Collected data:
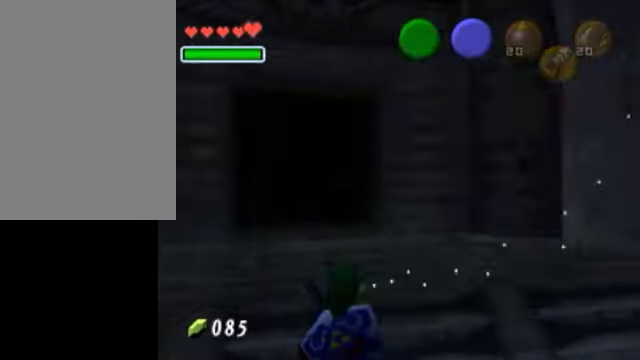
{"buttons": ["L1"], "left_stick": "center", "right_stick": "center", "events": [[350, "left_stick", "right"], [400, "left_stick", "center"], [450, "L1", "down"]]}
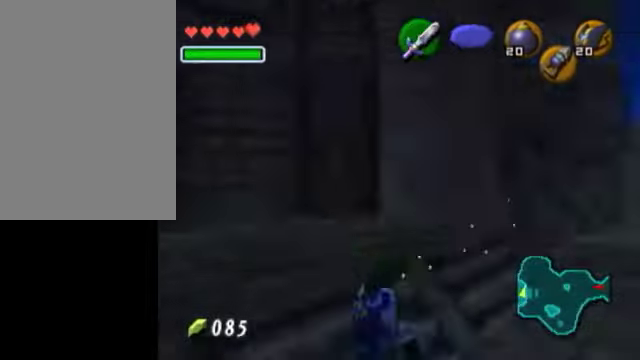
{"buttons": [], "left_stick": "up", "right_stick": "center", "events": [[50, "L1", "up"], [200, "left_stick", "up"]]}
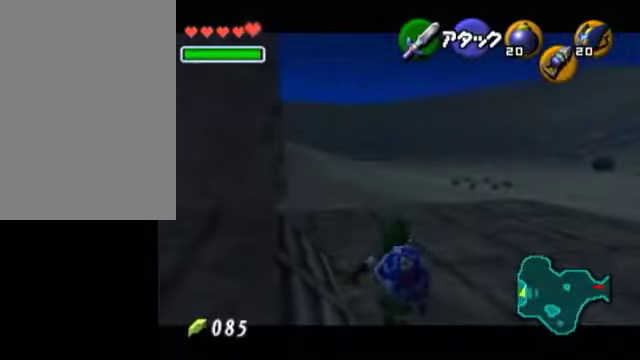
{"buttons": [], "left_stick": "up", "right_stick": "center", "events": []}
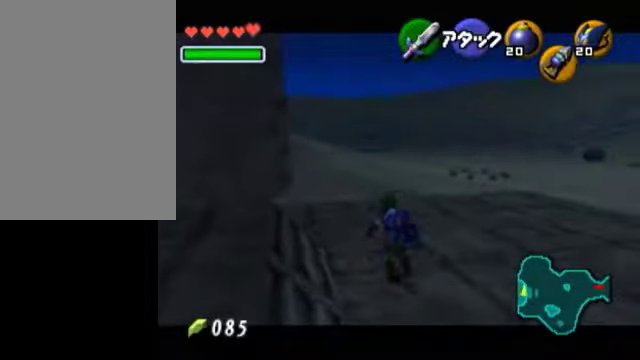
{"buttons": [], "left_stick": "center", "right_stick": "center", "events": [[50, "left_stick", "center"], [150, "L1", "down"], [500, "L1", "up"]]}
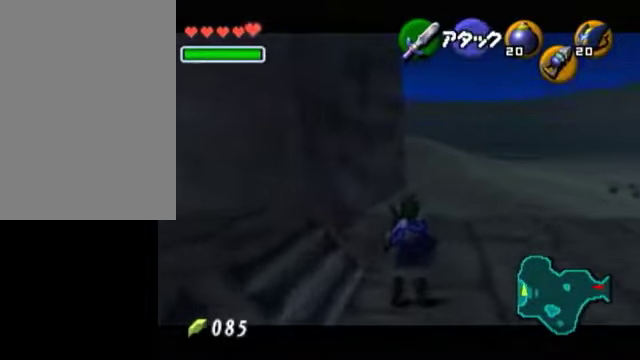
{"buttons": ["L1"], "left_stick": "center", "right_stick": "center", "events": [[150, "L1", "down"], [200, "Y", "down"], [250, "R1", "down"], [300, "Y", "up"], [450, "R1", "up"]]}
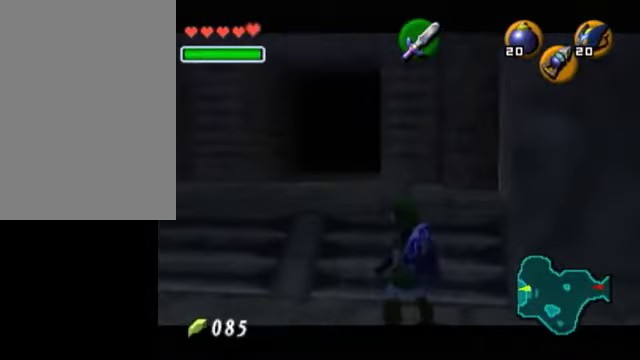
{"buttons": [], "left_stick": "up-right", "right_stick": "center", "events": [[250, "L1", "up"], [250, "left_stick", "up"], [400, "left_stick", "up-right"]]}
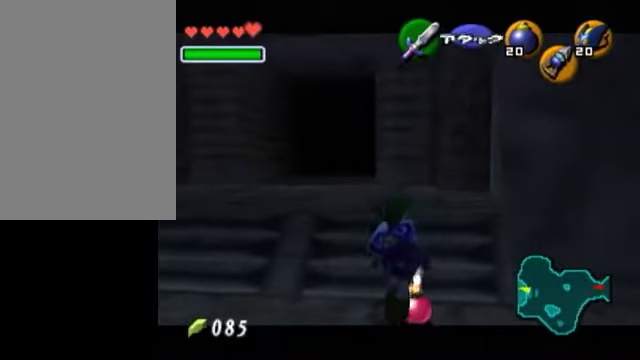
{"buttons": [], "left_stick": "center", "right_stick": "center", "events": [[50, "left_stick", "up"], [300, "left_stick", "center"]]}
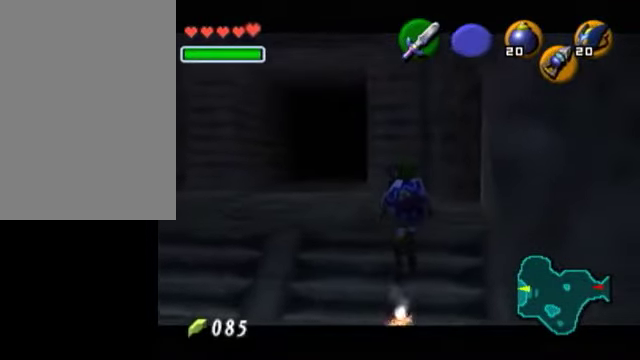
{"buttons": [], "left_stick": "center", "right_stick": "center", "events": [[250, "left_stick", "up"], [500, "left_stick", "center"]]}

Activity:
Without including any pictures, copy every line above exactly.

Result:
{"buttons": ["L1"], "left_stick": "center", "right_stick": "center", "events": [[350, "left_stick", "right"], [400, "left_stick", "center"], [450, "L1", "down"]]}
{"buttons": [], "left_stick": "up", "right_stick": "center", "events": [[50, "L1", "up"], [200, "left_stick", "up"]]}
{"buttons": [], "left_stick": "up", "right_stick": "center", "events": []}
{"buttons": [], "left_stick": "center", "right_stick": "center", "events": [[50, "left_stick", "center"], [150, "L1", "down"], [500, "L1", "up"]]}
{"buttons": ["L1"], "left_stick": "center", "right_stick": "center", "events": [[150, "L1", "down"], [200, "Y", "down"], [250, "R1", "down"], [300, "Y", "up"], [450, "R1", "up"]]}
{"buttons": [], "left_stick": "up-right", "right_stick": "center", "events": [[250, "L1", "up"], [250, "left_stick", "up"], [400, "left_stick", "up-right"]]}
{"buttons": [], "left_stick": "center", "right_stick": "center", "events": [[50, "left_stick", "up"], [300, "left_stick", "center"]]}
{"buttons": [], "left_stick": "center", "right_stick": "center", "events": [[250, "left_stick", "up"], [500, "left_stick", "center"]]}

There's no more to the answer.